Tak ada yang tahu apa yang terjadi
setelahnya. Menurut cerita warga, mereka kerap melihat Tuan Fallacia berdiri di
depan rumahnya sambil menggendong seekor kucing, tubuhnya segar, tak terlihat
bahwa ia sedang sakit. Tuan Fallacia juga sering terlihat sedang duduk
berbincang dengan sesuatu. Seorang warga melihatnya. Rumah itu dalam keadaan
terang dengan gorden jendelanya warna putih, jadi apapun yang terjadi dibalik
jendela pasti akan sangat jelas terlihat dari luar.
Sebuah kabar burung mencuat lagi ke
permukaan. Mereka bilang, Tuan Fallacia memang sudah meninggal dan mayatnya
diawetkan oleh istrinya sendiri. Perempuan yang juga misterius itu sangat
mencintai suaminya, dan terpaksa mencintai kucing-kucing peliharaan suaminya.
Jika ada yang mati, ia akan mengawetkannya, membiarkan hewan-hewan itu kaku
bergelimpangan di ruang tamu, meja makan atau di dapur.
Sebuah kabar lain menyebutkan bahwa Tuan
Fallacia bangkit pada malam-malam tertentu, ia menjerit kesakitan ketika
malaikat kematian sedang mencabut nyawanya.
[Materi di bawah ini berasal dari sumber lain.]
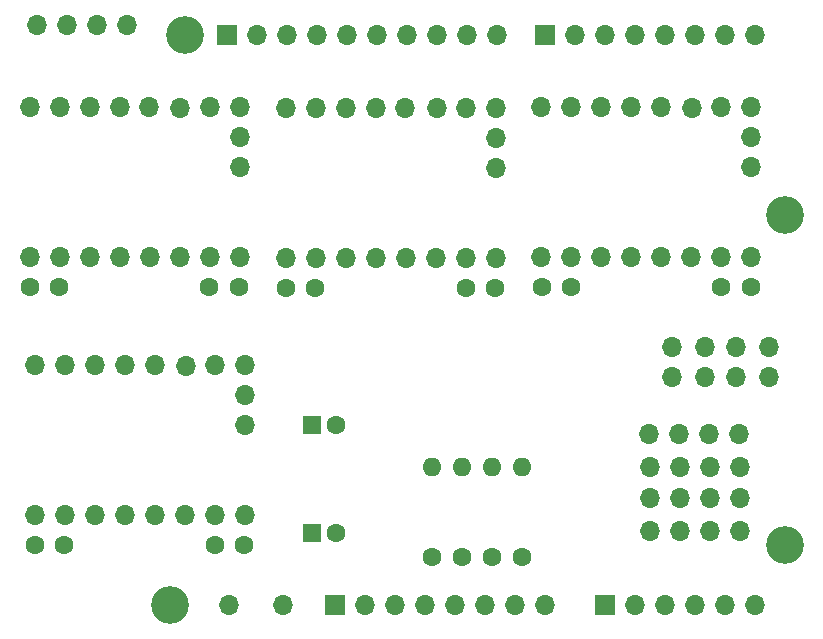
<source format=gbr>
%TF.GenerationSoftware,KiCad,Pcbnew,(6.0.6)*%
%TF.CreationDate,2022-07-08T14:07:57+08:00*%
%TF.ProjectId,Stepper,53746570-7065-4722-9e6b-696361645f70,rev?*%
%TF.SameCoordinates,Original*%
%TF.FileFunction,Soldermask,Top*%
%TF.FilePolarity,Negative*%
%FSLAX46Y46*%
G04 Gerber Fmt 4.6, Leading zero omitted, Abs format (unit mm)*
G04 Created by KiCad (PCBNEW (6.0.6)) date 2022-07-08 14:07:57*
%MOMM*%
%LPD*%
G01*
G04 APERTURE LIST*
%ADD10R,1.700000X1.700000*%
%ADD11O,1.700000X1.700000*%
%ADD12C,1.600000*%
%ADD13O,1.600000X1.600000*%
%ADD14C,3.200000*%
%ADD15R,1.600000X1.600000*%
G04 APERTURE END LIST*
D10*
%TO.C,J1*%
X127940000Y-97460000D03*
D11*
X130480000Y-97460000D03*
X133020000Y-97460000D03*
X135560000Y-97460000D03*
X138100000Y-97460000D03*
X140640000Y-97460000D03*
X143180000Y-97460000D03*
X145720000Y-97460000D03*
%TD*%
D10*
%TO.C,J3*%
X150800000Y-97460000D03*
D11*
X153340000Y-97460000D03*
X155880000Y-97460000D03*
X158420000Y-97460000D03*
X160960000Y-97460000D03*
X163500000Y-97460000D03*
%TD*%
D10*
%TO.C,J2*%
X118796000Y-49200000D03*
D11*
X121336000Y-49200000D03*
X123876000Y-49200000D03*
X126416000Y-49200000D03*
X128956000Y-49200000D03*
X131496000Y-49200000D03*
X134036000Y-49200000D03*
X136576000Y-49200000D03*
X139116000Y-49200000D03*
X141656000Y-49200000D03*
%TD*%
D10*
%TO.C,J4*%
X145720000Y-49200000D03*
D11*
X148260000Y-49200000D03*
X150800000Y-49200000D03*
X153340000Y-49200000D03*
X155880000Y-49200000D03*
X158420000Y-49200000D03*
X160960000Y-49200000D03*
X163500000Y-49200000D03*
%TD*%
%TO.C,*%
X119900000Y-57840000D03*
%TD*%
%TO.C,*%
X133970000Y-68060000D03*
%TD*%
%TO.C,*%
X156500000Y-75660000D03*
%TD*%
%TO.C,*%
X133925799Y-55355827D03*
%TD*%
%TO.C,*%
X131430000Y-68060000D03*
%TD*%
%TO.C,*%
X104660000Y-68000000D03*
%TD*%
%TO.C,*%
X156500000Y-78200000D03*
%TD*%
%TO.C,*%
X117824201Y-77144173D03*
%TD*%
%TO.C,*%
X112700000Y-77140000D03*
%TD*%
%TO.C,*%
X158191710Y-55371710D03*
%TD*%
D12*
%TO.C,REF\u002A\u002A*%
X139050000Y-70600000D03*
X141550000Y-70600000D03*
%TD*%
D11*
%TO.C,*%
X117360000Y-68000000D03*
%TD*%
%TO.C,*%
X147960000Y-55300000D03*
%TD*%
%TO.C,*%
X162220000Y-83000000D03*
%TD*%
%TO.C,*%
X147960000Y-68000000D03*
%TD*%
%TO.C,*%
X157160000Y-91200000D03*
%TD*%
%TO.C,*%
X105124201Y-77144173D03*
%TD*%
%TO.C,*%
X120364201Y-82224173D03*
%TD*%
%TO.C,*%
X139050000Y-68060000D03*
%TD*%
%TO.C,*%
X119900000Y-55300000D03*
%TD*%
%TO.C,*%
X150500000Y-68000000D03*
%TD*%
%TO.C,*%
X154620000Y-91200000D03*
%TD*%
%TO.C,*%
X157140000Y-83000000D03*
%TD*%
%TO.C,*%
X145420000Y-68000000D03*
%TD*%
%TO.C,*%
X163200000Y-68000000D03*
%TD*%
%TO.C,*%
X159680000Y-83000000D03*
%TD*%
%TO.C,*%
X150500000Y-55300000D03*
%TD*%
%TO.C,*%
X163200000Y-60380000D03*
%TD*%
%TO.C,*%
X123810000Y-55360000D03*
%TD*%
%TO.C,*%
X119900000Y-60380000D03*
%TD*%
D12*
%TO.C,REF\u002A\u002A*%
X160660000Y-70540000D03*
X163160000Y-70540000D03*
%TD*%
%TO.C,REF\u002A\u002A*%
X143800000Y-93400000D03*
D13*
X143800000Y-85780000D03*
%TD*%
D11*
%TO.C,*%
X126350000Y-68060000D03*
%TD*%
%TO.C,*%
X115355911Y-77215883D03*
%TD*%
%TO.C,*%
X109740000Y-55300000D03*
%TD*%
%TO.C,*%
X114891710Y-55371710D03*
%TD*%
%TO.C,*%
X141590000Y-68060000D03*
%TD*%
%TO.C,*%
X102584201Y-77144173D03*
%TD*%
%TO.C,*%
X164700000Y-78180000D03*
%TD*%
%TO.C,*%
X161900000Y-78180000D03*
%TD*%
%TO.C,*%
X157160000Y-88400000D03*
%TD*%
%TO.C,*%
X107860000Y-48400000D03*
%TD*%
%TO.C,*%
X159700000Y-91200000D03*
%TD*%
%TO.C,*%
X128890000Y-68060000D03*
%TD*%
%TO.C,*%
X102584201Y-89844173D03*
%TD*%
%TO.C,*%
X160660000Y-68000000D03*
%TD*%
%TO.C,*%
X131430000Y-55360000D03*
%TD*%
D12*
%TO.C,REF\u002A\u002A*%
X136180000Y-93400000D03*
D13*
X136180000Y-85780000D03*
%TD*%
D11*
%TO.C,*%
X105124201Y-89844173D03*
%TD*%
%TO.C,*%
X157160000Y-85800000D03*
%TD*%
%TO.C,*%
X153040000Y-68000000D03*
%TD*%
%TO.C,*%
X141590000Y-55360000D03*
%TD*%
D14*
%TO.C,MH1*%
X115240000Y-49200000D03*
%TD*%
D11*
%TO.C,*%
X119900000Y-68000000D03*
%TD*%
%TO.C,*%
X117824201Y-89844173D03*
%TD*%
D15*
%TO.C,REF\u002A\u002A*%
X126044888Y-91400000D03*
D12*
X128044888Y-91400000D03*
%TD*%
D11*
%TO.C,*%
X104660000Y-55300000D03*
%TD*%
D12*
%TO.C,REF\u002A\u002A*%
X138720000Y-93400000D03*
D13*
X138720000Y-85780000D03*
%TD*%
D11*
%TO.C,*%
X161900000Y-75640000D03*
%TD*%
%TO.C,*%
X102120000Y-55300000D03*
%TD*%
%TO.C,*%
X163200000Y-57840000D03*
%TD*%
%TO.C,*%
X154620000Y-85800000D03*
%TD*%
%TO.C,*%
X162240000Y-88400000D03*
%TD*%
%TO.C,*%
X136581710Y-55431710D03*
%TD*%
%TO.C,*%
X155580000Y-68000000D03*
%TD*%
%TO.C,*%
X164700000Y-75640000D03*
%TD*%
%TO.C,*%
X141590000Y-60440000D03*
%TD*%
D12*
%TO.C,REF\u002A\u002A*%
X141260000Y-93400000D03*
D13*
X141260000Y-85780000D03*
%TD*%
D11*
%TO.C,*%
X109740000Y-68000000D03*
%TD*%
%TO.C,*%
X136510000Y-68060000D03*
%TD*%
%TO.C,*%
X159700000Y-85800000D03*
%TD*%
%TO.C,*%
X154620000Y-88400000D03*
%TD*%
%TO.C,*%
X160660000Y-55300000D03*
%TD*%
%TO.C,*%
X114820000Y-68000000D03*
%TD*%
%TO.C,*%
X123810000Y-68060000D03*
%TD*%
%TO.C,*%
X120364201Y-89844173D03*
%TD*%
%TO.C,*%
X107664201Y-89844173D03*
%TD*%
%TO.C,*%
X128890000Y-55360000D03*
%TD*%
%TO.C,*%
X117360000Y-55300000D03*
%TD*%
%TO.C,*%
X155535799Y-55295827D03*
%TD*%
%TO.C,*%
X163200000Y-55300000D03*
%TD*%
%TO.C,*%
X159700000Y-88400000D03*
%TD*%
D12*
%TO.C,REF\u002A\u002A*%
X145460000Y-70540000D03*
X147960000Y-70540000D03*
%TD*%
D11*
%TO.C,*%
X123600000Y-97500000D03*
%TD*%
%TO.C,*%
X115284201Y-89844173D03*
%TD*%
%TO.C,*%
X126350000Y-55360000D03*
%TD*%
D15*
%TO.C,REF\u002A\u002A*%
X126044888Y-82200000D03*
D12*
X128044888Y-82200000D03*
%TD*%
D11*
%TO.C,*%
X112280000Y-68000000D03*
%TD*%
%TO.C,*%
X159300000Y-75640000D03*
%TD*%
D12*
%TO.C,REF\u002A\u002A*%
X123810000Y-70600000D03*
X126310000Y-70600000D03*
%TD*%
D11*
%TO.C,*%
X107200000Y-55300000D03*
%TD*%
%TO.C,*%
X110204201Y-77144173D03*
%TD*%
%TO.C,*%
X153040000Y-55300000D03*
%TD*%
%TO.C,*%
X119000000Y-97500000D03*
%TD*%
%TO.C,*%
X102120000Y-68000000D03*
%TD*%
%TO.C,*%
X110204201Y-89844173D03*
%TD*%
D12*
%TO.C,REF\u002A\u002A*%
X102540000Y-92380000D03*
X105040000Y-92380000D03*
%TD*%
D11*
%TO.C,*%
X162240000Y-85800000D03*
%TD*%
%TO.C,*%
X112744201Y-89844173D03*
%TD*%
%TO.C,*%
X107200000Y-68000000D03*
%TD*%
%TO.C,*%
X141590000Y-57900000D03*
%TD*%
%TO.C,*%
X162240000Y-91200000D03*
%TD*%
%TO.C,*%
X145420000Y-55300000D03*
%TD*%
%TO.C,*%
X120364201Y-79684173D03*
%TD*%
%TO.C,*%
X158120000Y-68000000D03*
%TD*%
D12*
%TO.C,REF\u002A\u002A*%
X117780000Y-92380000D03*
X120280000Y-92380000D03*
%TD*%
%TO.C,REF\u002A\u002A*%
X102146709Y-70571710D03*
X104646709Y-70571710D03*
%TD*%
D11*
%TO.C,*%
X110400000Y-48400000D03*
%TD*%
D14*
%TO.C,MH2*%
X113970000Y-97460000D03*
%TD*%
%TO.C,MH3*%
X166040000Y-64440000D03*
%TD*%
%TO.C,MH4*%
X166040000Y-92380000D03*
%TD*%
D11*
%TO.C,*%
X112235799Y-55295827D03*
%TD*%
%TO.C,*%
X154600000Y-83000000D03*
%TD*%
%TO.C,*%
X102780000Y-48400000D03*
%TD*%
%TO.C,*%
X120364201Y-77144173D03*
%TD*%
%TO.C,*%
X105320000Y-48400000D03*
%TD*%
%TO.C,*%
X159300000Y-78180000D03*
%TD*%
%TO.C,*%
X139050000Y-55360000D03*
%TD*%
%TO.C,*%
X107664201Y-77144173D03*
%TD*%
D12*
%TO.C,REF\u002A\u002A*%
X117315799Y-70540000D03*
X119815799Y-70540000D03*
%TD*%
M02*

</source>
Malaikat itu datang berkali-kali,
karena nyawa Tuan Fallacia ternyata tak cuma satu, melainkan sembilan.
Aku
terdiam.
Udara
dingin hinggap ke keseluruhan kepalaku. Artikel ini belum selesai. Mey tidak
menyelesaikannya.
Degup
jantung berdetak cepat, bahkan terasa sampai ke pergelangan tanganku. Suara
langkah kaki yang lalu lalang seperti mengiramakan sebuah lagu. Di depanku,
staf-staf yang sedang beristirahat untuk makan siang saling menjentikkan
gelas-gelas mereka, semuanya berpakaian serba hitam. Suara tawa terdengar
satu-satu dan berganti-gantian, menjadi gema yang mengerikan. Kami sedang
melakukan perayaan, untuk seseorang yang baru saja mati.